## Requirements:
1. According to the oom reaper passage, on which architecture do the unittest and the harness end up oom killed a lot?
2. Reproduce the oom reaper passage from "How come the" to "exclusive lock held?".

## Passage:
Yes, this is unfortunate and it was meant as a stop gap quick fix with a
long term vision to be fixed properly. I am pretty sure that we can do
much better here. Teach mmu_notifier_invalidate_range_start to get a
non-block flag and back out on ranges that would block. I am pretty sure
that notifiers can be targeted a lot and so we can still process some
vmas at least.

> For this reason, we see testing harnesses often oom killed immediately 
> after running a unittest that stresses reclaim or compaction by inducing a 
> system-wide oom condition.  The harness spawns the unittest which spawns 
> an antagonist memory hog that is intended to be oom killed.  When memory 
> is mlocked or there are a large number of threads faulting memory for the 
> antagonist, the unittest and the harness itself get oom killed because the 
> oom reaper sets MMF_OOM_SKIP; this ends up happening a lot on powerpc.  
> The memory hog has mm->mmap_sem readers queued ahead of a writer that is 
> doing mmap() so the oom reaper can't grab the sem quickly enough.

How come the writer doesn't back off. mmap paths should be taking an
exclusive mmap sem in killable sleep so it should back off. Or is the
holder of the lock deep inside mmap path doing something else and not
backing out with the exclusive lock held?

Stored items from a collection
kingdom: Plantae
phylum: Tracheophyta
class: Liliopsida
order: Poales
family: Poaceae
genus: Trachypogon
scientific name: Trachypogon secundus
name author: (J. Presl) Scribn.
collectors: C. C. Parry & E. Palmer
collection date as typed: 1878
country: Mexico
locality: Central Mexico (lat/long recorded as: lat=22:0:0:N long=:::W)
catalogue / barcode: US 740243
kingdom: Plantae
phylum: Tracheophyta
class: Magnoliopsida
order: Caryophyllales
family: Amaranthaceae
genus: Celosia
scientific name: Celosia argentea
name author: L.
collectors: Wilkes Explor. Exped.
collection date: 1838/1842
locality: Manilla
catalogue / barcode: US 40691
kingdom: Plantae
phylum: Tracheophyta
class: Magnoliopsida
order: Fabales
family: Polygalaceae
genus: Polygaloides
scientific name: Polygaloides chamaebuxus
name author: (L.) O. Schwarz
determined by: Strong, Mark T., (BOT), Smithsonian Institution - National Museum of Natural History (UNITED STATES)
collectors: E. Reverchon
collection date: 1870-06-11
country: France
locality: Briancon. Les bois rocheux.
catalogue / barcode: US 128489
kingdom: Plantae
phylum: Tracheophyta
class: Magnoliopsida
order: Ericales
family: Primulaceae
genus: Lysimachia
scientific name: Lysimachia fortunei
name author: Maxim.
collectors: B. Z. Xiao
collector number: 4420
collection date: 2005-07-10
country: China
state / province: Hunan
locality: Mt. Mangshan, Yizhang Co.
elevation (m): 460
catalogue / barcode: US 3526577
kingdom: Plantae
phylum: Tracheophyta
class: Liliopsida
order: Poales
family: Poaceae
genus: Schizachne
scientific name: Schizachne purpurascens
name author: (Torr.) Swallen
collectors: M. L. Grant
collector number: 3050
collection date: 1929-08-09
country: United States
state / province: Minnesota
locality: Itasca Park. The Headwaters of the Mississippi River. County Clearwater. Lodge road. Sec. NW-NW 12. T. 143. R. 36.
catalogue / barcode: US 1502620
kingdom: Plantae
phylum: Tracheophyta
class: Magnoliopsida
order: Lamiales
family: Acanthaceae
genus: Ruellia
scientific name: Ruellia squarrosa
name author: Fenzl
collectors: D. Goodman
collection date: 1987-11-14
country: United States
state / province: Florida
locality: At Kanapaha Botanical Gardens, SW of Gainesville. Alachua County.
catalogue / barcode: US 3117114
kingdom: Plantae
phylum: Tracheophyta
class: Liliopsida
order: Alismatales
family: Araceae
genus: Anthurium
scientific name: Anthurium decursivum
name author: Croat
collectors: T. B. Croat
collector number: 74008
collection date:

## Per-task answers:
1. On powerpc.

2.
How come the writer doesn't back off. mmap paths should be taking an
exclusive mmap sem in killable sleep so it should back off. Or is the
holder of the lock deep inside mmap path doing something else and not
backing out with the exclusive lock held?